Supplied data:
::::::::::

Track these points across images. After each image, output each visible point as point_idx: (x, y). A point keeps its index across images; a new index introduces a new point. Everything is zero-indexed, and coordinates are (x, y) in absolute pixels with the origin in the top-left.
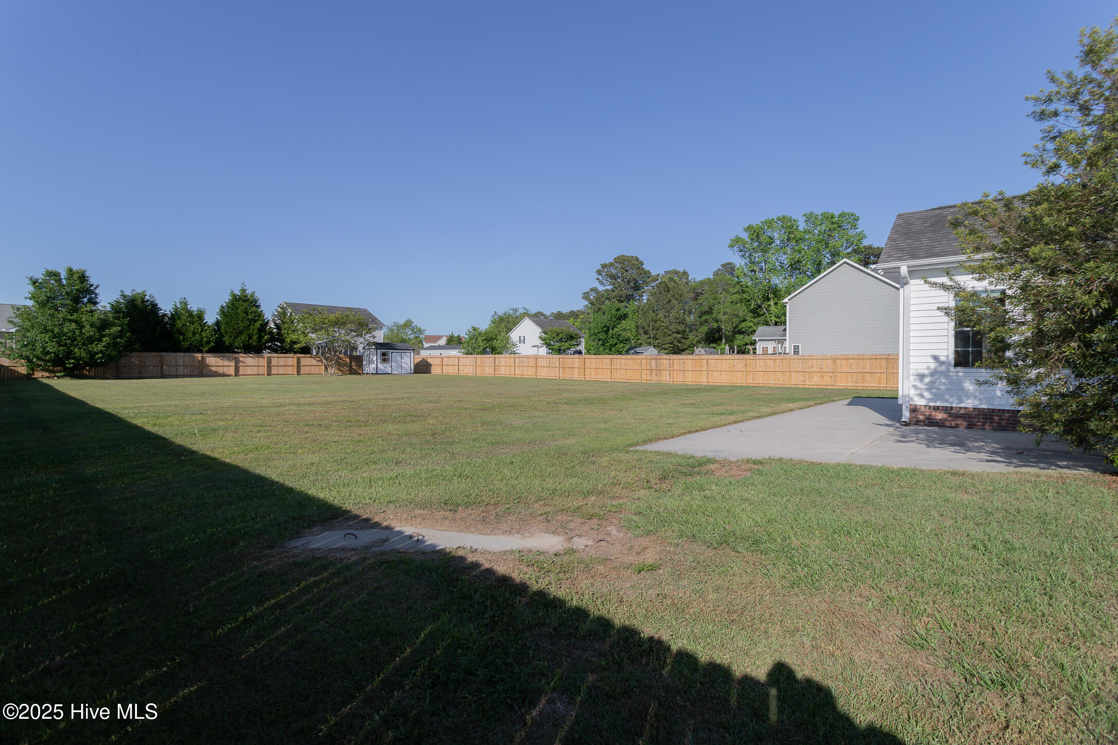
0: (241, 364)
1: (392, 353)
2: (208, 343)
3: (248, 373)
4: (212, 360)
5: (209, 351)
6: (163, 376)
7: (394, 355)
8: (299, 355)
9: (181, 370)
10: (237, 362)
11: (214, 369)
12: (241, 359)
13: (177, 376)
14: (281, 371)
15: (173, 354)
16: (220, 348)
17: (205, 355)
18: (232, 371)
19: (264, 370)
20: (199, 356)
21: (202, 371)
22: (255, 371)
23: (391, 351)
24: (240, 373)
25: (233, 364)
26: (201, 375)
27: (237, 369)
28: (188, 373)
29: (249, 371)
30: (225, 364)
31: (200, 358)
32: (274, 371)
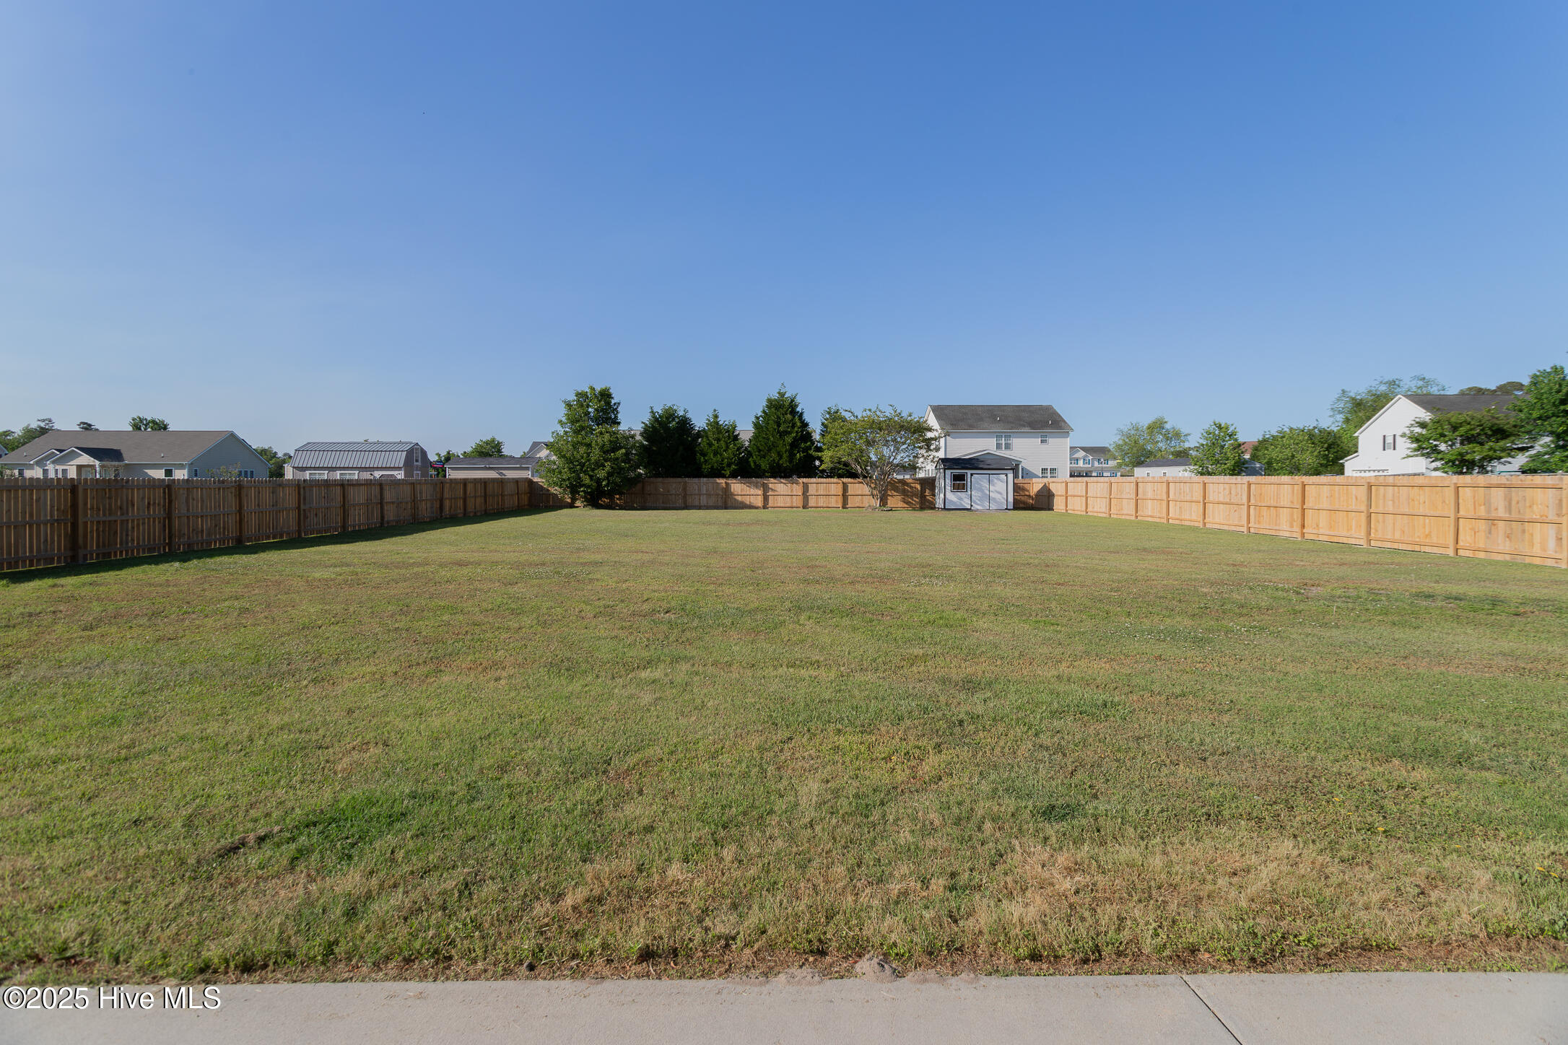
0: (770, 493)
1: (972, 475)
2: (729, 465)
3: (779, 505)
4: (739, 488)
5: (734, 475)
6: (686, 507)
7: (977, 480)
8: (845, 480)
9: (704, 501)
10: (766, 489)
11: (739, 498)
12: (770, 486)
13: (700, 508)
14: (822, 502)
15: (696, 480)
16: (746, 470)
17: (730, 481)
18: (758, 501)
19: (798, 501)
20: (722, 481)
21: (727, 502)
22: (788, 501)
23: (969, 472)
24: (770, 505)
25: (760, 492)
26: (725, 507)
27: (766, 498)
28: (711, 503)
29: (780, 501)
30: (752, 493)
31: (724, 485)
32: (812, 502)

::::::::::

Task brief:
Copy out all the data above word for word, but leave out the pictures.

Solution below:
Track these points across images. After each image, output each visible point as point_idx: (x, y). A point keeps its index across images; a new index introduces a new point. Everything is zero-indexed, and coordinates are (x, y) in absolute pixels with the origin in the top-left.
0: (241, 364)
1: (392, 353)
2: (208, 343)
3: (248, 373)
4: (212, 360)
5: (209, 351)
6: (163, 376)
7: (394, 355)
8: (299, 355)
9: (181, 370)
10: (237, 362)
11: (214, 369)
12: (241, 359)
13: (177, 376)
14: (281, 371)
15: (173, 354)
16: (220, 348)
17: (205, 355)
18: (232, 371)
19: (264, 370)
20: (199, 356)
21: (202, 371)
22: (255, 371)
23: (391, 351)
24: (240, 373)
25: (233, 364)
26: (201, 375)
27: (237, 369)
28: (188, 373)
29: (249, 371)
30: (225, 364)
31: (200, 358)
32: (274, 371)
0: (770, 493)
1: (972, 475)
2: (729, 465)
3: (779, 505)
4: (739, 488)
5: (734, 475)
6: (686, 507)
7: (977, 480)
8: (845, 480)
9: (704, 501)
10: (766, 489)
11: (739, 498)
12: (770, 486)
13: (700, 508)
14: (822, 502)
15: (696, 480)
16: (746, 470)
17: (730, 481)
18: (758, 501)
19: (798, 501)
20: (722, 481)
21: (727, 502)
22: (788, 501)
23: (969, 472)
24: (770, 505)
25: (760, 492)
26: (725, 507)
27: (766, 498)
28: (711, 503)
29: (780, 501)
30: (752, 493)
31: (724, 485)
32: (812, 502)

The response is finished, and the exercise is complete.